Читаем Довженко полностью

В прокрустовом ложе аллитераций и ассонансов Миколе Бажану уже становилось тесно. В одном из вышедших тогда сборников появилась статья, написанная тремя поэтами «Аспанфута» в форме беседы. Каждый из собеседников заявлял в ней свое творческое кредо. М. Семенко и Г. Шкурупий дразнили здесь Бажана за опубликованный сонет «архаистом». Сама форма сонета была для авангардистов отступничеством.

Бажан ответил беззлобно:

— Я вовсе не фанатик сонета. Просто я люблю хороший стих. Меня поражает порой, как за рифмой люди не видят стиха…

И снова:

— Я люблю хороший и умный стих. Я не верю, что у поэта мозги должны быть похожи на студень[4].

Его тянуло к философической поэзии. Он писал о желтых черепах, что легли «межевыми камнями на скорбных перепутьях войн», о «Гамлете из союза совслужащих» и о том, как Достоевский приходит в киевскую комнатку поэта — на Крещатик, 50. Бажан писал о «яростных кострах готики» и о киевском барокко, соединившем в себе «щедрые ветви украинских врат» с «влажными акантами Коринфа». Тут уж авангардисты, простившие ему первый сонет, не стерпели, объявили ренегатом, подвергли остракизму, и Бажан начал печататься в столичных, академически респектабельных журналах. Работал он тогда во Всеукраинском фотокиноуправлении главным редактором.

В коммуне на Пушкинской его звали Платоновичем. Отчество пристало точнее любых прозвищ.

А было Платоновичу те же двадцать лет, что и Степе.

Юрий Яновский был года на два постарше.

Он тоже приезжал на Пушкинскую частым гостем и оставался подолгу. Как и Бажан, он работал редактором в сценарном отделе ВУФКУ.

Работа в кино увлекла в ту пору многих писателей, людей театра, художников. Индустрия искусства — это казалось романтическим знаком современности, и думалось также, что в поисках новых средств выражения для новых обстоятельств истории самый близкий путь искусства лежит именно через кинематограф.

Впрочем, для Яновского так же, как и для Платоновича, самым главным в его жизни были тогда стихи. Это были стихи романтические, в которых синее море несло на волнах фелуки и бригантины под белыми парусами.

Говорили, что Яновский пробует писать и прозу. Сам он об этом помалкивал, но на Пушкинской его не раз заставали в тот момент, когда он рвал и выбрасывал пухлые стопки узких бумажных листков, оставляя одну или две странички, исписанные без помарок мельчайшим, но четким почерком — каждая буковка отдельно.

В жизни обитателей коммуны все только начиналось.

Ничего ни о ком еще не было известно.

Каждый горячо и незыблемо верил в талантливость любого из своих друзей и соседей. И конечно, эта вера помогала Миколе Бажану идти от заемной темы Имобе к «Беседе сердец», за которую он в мыслях тогда уже принимался, а Юрию Яновскому — обдумывать «Всадников». Ведь, уходя от стихов, работая украдкой над «Мамонтовыми бивнями», он уже начинал свой разбег к этой книге, живой и сегодня.
=====
Перепишите фрагмент текста о Бажане и Яновском, начав со слов «В жизни обитателей» и остановившись после слов «живой и сегодня.»; при этом замените «соседей» на «знакомых». Позиции набора данных никак не связаны с приведенным текстом.

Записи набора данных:
=====
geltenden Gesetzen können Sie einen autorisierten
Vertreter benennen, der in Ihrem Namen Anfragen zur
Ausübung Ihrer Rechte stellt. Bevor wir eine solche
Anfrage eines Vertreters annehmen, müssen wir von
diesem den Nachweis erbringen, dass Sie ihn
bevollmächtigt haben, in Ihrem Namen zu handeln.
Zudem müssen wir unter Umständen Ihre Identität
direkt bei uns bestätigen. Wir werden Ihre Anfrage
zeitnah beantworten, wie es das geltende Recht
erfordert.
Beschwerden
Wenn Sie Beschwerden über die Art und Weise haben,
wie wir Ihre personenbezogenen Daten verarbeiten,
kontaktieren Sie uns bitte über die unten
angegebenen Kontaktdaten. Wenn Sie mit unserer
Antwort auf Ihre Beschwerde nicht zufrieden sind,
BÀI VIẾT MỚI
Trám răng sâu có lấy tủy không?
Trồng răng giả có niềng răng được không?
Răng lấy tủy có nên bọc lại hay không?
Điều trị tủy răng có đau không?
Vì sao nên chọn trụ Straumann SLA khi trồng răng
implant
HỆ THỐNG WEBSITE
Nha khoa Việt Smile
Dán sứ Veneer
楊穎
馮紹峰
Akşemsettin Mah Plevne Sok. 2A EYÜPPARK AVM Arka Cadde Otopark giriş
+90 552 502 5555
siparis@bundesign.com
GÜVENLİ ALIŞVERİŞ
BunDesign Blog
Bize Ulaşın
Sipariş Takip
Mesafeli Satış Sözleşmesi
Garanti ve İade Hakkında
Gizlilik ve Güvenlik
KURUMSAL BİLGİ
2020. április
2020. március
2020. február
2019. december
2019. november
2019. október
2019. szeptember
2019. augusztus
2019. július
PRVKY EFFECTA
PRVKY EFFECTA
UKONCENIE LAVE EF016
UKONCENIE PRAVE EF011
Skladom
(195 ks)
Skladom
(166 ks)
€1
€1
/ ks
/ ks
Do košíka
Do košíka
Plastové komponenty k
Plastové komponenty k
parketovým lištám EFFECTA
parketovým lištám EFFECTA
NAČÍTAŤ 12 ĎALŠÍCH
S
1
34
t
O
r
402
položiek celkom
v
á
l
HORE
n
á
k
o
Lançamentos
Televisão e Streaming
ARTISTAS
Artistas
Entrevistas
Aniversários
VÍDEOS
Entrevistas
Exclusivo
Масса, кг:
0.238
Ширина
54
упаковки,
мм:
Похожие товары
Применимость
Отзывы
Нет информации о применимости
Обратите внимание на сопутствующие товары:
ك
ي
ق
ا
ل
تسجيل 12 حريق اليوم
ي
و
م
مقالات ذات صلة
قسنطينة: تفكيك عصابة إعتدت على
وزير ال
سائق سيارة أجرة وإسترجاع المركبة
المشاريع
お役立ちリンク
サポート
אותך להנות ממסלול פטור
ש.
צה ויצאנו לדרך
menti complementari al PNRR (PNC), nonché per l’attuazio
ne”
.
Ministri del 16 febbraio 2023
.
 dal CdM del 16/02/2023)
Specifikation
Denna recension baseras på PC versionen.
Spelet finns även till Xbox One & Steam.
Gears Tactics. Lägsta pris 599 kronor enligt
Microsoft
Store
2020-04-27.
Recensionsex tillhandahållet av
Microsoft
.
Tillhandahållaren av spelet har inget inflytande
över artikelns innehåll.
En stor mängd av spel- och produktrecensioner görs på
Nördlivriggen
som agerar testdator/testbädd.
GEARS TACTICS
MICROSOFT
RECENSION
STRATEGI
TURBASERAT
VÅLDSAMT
=====
ОТВЕТ:
В жизни обитателей коммуны все только начиналось.

Ничего ни о ком еще не было известно.

Каждый горячо и незыблемо верил в талантливость любого из своих друзей и знакомых. И конечно, эта вера помогала Миколе Бажану идти от заемной темы Имобе к «Беседе сердец», за которую он в мыслях тогда уже принимался, а Юрию Яновскому — обдумывать «Всадников». Ведь, уходя от стихов, работая украдкой над «Мамонтовыми бивнями», он уже начинал свой разбег к этой книге, живой и сегодня.